Task details. Copy all lines of the listing that include the string "برداری".
◆ ◆ ◆ ◆
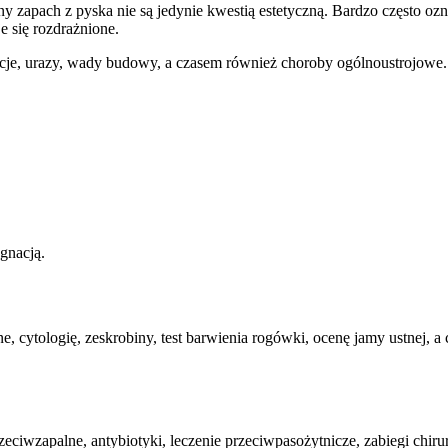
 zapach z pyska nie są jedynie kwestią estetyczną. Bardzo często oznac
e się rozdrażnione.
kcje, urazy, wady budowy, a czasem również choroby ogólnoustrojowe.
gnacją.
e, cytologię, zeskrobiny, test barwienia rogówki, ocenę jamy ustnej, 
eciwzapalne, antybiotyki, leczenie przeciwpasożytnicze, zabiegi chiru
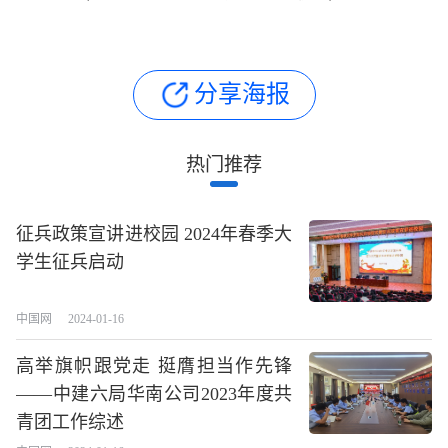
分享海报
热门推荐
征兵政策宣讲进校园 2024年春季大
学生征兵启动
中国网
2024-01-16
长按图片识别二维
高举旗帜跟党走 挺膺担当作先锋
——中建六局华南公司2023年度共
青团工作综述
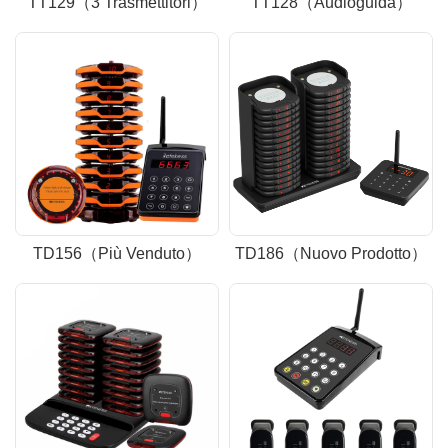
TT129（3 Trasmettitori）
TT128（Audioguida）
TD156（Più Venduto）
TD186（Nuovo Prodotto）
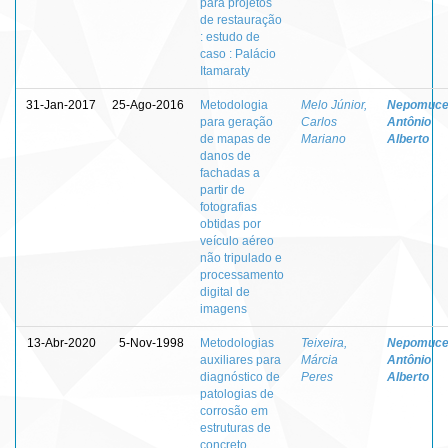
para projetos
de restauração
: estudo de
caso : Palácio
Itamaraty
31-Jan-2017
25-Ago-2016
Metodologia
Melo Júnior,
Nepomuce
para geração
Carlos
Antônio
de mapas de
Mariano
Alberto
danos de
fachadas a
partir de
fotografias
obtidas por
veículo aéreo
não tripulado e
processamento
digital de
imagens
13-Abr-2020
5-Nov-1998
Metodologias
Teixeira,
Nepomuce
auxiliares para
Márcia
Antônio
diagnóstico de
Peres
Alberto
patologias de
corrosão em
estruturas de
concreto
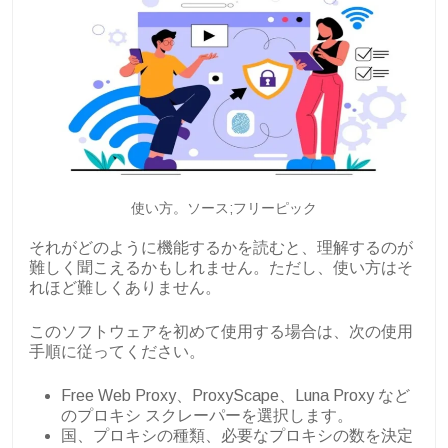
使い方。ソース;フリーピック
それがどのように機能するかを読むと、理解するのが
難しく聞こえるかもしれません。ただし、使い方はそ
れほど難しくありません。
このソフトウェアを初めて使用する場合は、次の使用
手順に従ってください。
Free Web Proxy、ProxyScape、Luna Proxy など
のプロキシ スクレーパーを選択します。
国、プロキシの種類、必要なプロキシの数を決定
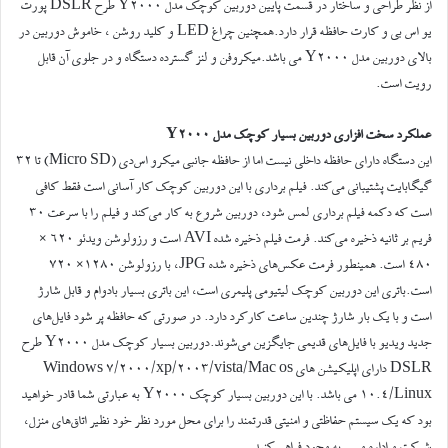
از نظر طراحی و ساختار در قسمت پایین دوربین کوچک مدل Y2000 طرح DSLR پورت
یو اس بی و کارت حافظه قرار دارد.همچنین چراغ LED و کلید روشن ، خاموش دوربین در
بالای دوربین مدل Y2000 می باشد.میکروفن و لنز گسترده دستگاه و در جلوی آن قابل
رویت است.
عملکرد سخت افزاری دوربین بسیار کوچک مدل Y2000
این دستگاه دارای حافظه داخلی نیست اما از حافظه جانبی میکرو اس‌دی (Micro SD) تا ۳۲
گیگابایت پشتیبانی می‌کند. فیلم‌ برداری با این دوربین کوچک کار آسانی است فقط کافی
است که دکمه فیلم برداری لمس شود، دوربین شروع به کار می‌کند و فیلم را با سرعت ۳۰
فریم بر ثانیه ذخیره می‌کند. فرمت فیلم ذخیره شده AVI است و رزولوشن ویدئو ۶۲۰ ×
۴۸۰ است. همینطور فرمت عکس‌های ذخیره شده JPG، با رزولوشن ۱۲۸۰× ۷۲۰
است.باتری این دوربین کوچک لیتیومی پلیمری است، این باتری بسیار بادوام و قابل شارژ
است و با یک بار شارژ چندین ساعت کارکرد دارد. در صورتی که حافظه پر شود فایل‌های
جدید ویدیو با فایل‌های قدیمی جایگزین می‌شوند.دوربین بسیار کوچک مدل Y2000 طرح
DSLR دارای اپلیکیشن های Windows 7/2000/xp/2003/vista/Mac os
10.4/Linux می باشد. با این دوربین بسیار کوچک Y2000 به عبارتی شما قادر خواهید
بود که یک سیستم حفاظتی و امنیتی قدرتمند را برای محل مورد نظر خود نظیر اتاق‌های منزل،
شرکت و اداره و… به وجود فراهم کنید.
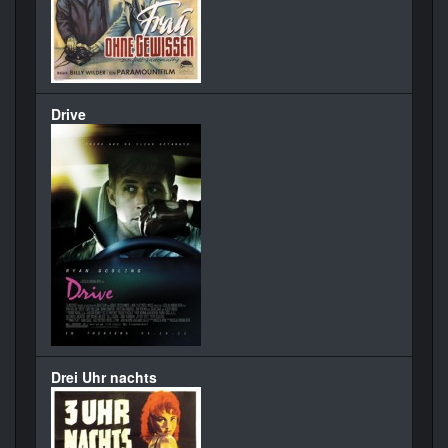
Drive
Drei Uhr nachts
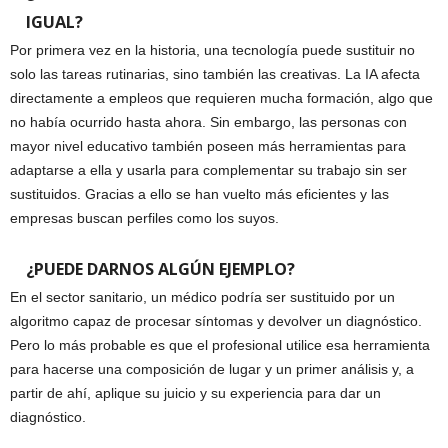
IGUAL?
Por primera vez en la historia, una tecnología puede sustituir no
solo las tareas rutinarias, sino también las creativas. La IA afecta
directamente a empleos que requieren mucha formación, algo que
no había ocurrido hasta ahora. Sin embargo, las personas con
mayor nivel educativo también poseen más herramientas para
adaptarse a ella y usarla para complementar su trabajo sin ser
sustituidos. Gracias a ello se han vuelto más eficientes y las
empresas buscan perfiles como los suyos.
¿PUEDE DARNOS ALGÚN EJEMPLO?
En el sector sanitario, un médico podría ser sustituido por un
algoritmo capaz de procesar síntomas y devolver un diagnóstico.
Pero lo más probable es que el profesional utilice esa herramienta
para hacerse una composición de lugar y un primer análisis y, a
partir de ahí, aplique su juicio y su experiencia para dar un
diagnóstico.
◆ ◆ ◆ ◆
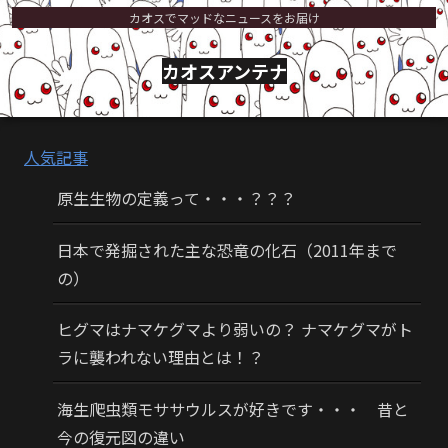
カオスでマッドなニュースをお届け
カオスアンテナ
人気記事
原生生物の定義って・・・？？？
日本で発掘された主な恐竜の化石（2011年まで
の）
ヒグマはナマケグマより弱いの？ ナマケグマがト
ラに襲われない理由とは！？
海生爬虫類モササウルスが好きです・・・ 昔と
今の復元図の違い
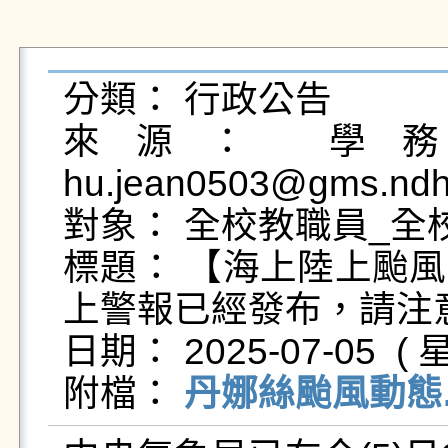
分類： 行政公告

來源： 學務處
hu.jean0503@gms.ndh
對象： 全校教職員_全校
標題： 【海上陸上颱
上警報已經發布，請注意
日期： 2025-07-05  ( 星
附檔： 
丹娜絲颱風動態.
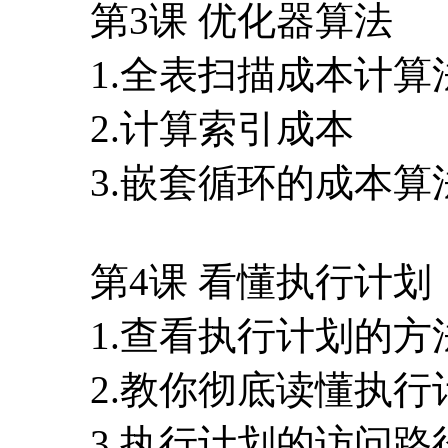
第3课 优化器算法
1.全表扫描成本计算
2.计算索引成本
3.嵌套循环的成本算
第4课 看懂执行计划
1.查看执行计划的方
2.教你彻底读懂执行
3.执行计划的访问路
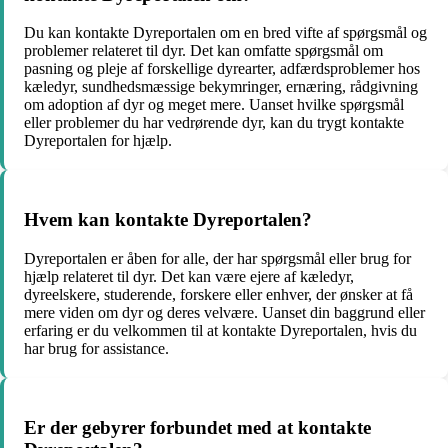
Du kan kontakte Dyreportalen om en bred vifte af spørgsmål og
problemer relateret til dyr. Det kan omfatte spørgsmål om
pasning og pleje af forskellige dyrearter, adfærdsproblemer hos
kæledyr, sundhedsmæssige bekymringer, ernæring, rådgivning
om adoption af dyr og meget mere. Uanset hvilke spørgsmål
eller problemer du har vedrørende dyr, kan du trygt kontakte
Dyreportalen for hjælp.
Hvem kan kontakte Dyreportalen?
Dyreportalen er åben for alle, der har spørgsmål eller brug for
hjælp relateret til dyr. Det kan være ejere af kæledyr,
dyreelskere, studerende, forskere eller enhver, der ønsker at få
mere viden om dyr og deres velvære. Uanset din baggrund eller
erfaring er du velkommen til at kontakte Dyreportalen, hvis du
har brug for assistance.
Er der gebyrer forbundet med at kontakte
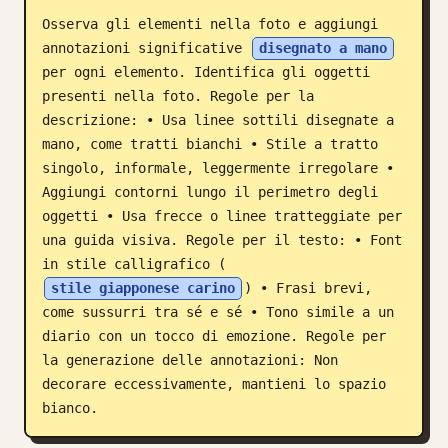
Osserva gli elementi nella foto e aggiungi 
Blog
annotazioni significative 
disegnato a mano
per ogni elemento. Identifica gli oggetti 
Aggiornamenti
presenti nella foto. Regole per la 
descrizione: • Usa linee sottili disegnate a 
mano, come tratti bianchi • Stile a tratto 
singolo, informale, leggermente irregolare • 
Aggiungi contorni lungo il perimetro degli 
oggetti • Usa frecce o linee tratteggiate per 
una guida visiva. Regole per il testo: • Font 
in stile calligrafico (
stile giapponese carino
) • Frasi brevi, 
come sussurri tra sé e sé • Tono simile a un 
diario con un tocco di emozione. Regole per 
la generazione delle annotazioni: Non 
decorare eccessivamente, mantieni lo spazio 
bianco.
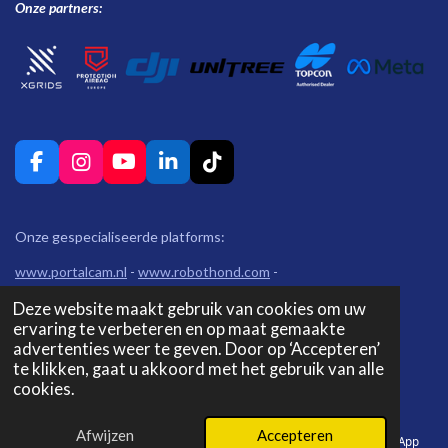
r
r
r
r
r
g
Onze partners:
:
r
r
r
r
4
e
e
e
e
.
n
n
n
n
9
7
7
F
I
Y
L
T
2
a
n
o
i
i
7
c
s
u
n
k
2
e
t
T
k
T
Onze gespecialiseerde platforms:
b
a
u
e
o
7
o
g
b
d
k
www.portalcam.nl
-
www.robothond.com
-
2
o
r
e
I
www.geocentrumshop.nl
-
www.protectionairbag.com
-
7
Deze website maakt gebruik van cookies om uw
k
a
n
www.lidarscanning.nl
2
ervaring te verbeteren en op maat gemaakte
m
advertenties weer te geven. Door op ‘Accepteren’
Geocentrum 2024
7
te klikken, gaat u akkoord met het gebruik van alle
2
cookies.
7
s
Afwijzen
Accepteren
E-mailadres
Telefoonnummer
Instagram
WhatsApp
◆ ◆ ◆ ◆
The answer.
گیگابایت پشتیبانی می‌کند. فیلم‌ برداری با این دوربین کوچک کار آسانی است فقط کافی
است که دکمه فیلم برداری لمس شود، دوربین شروع به کار می‌کند و فیلم را با سرعت ۳۰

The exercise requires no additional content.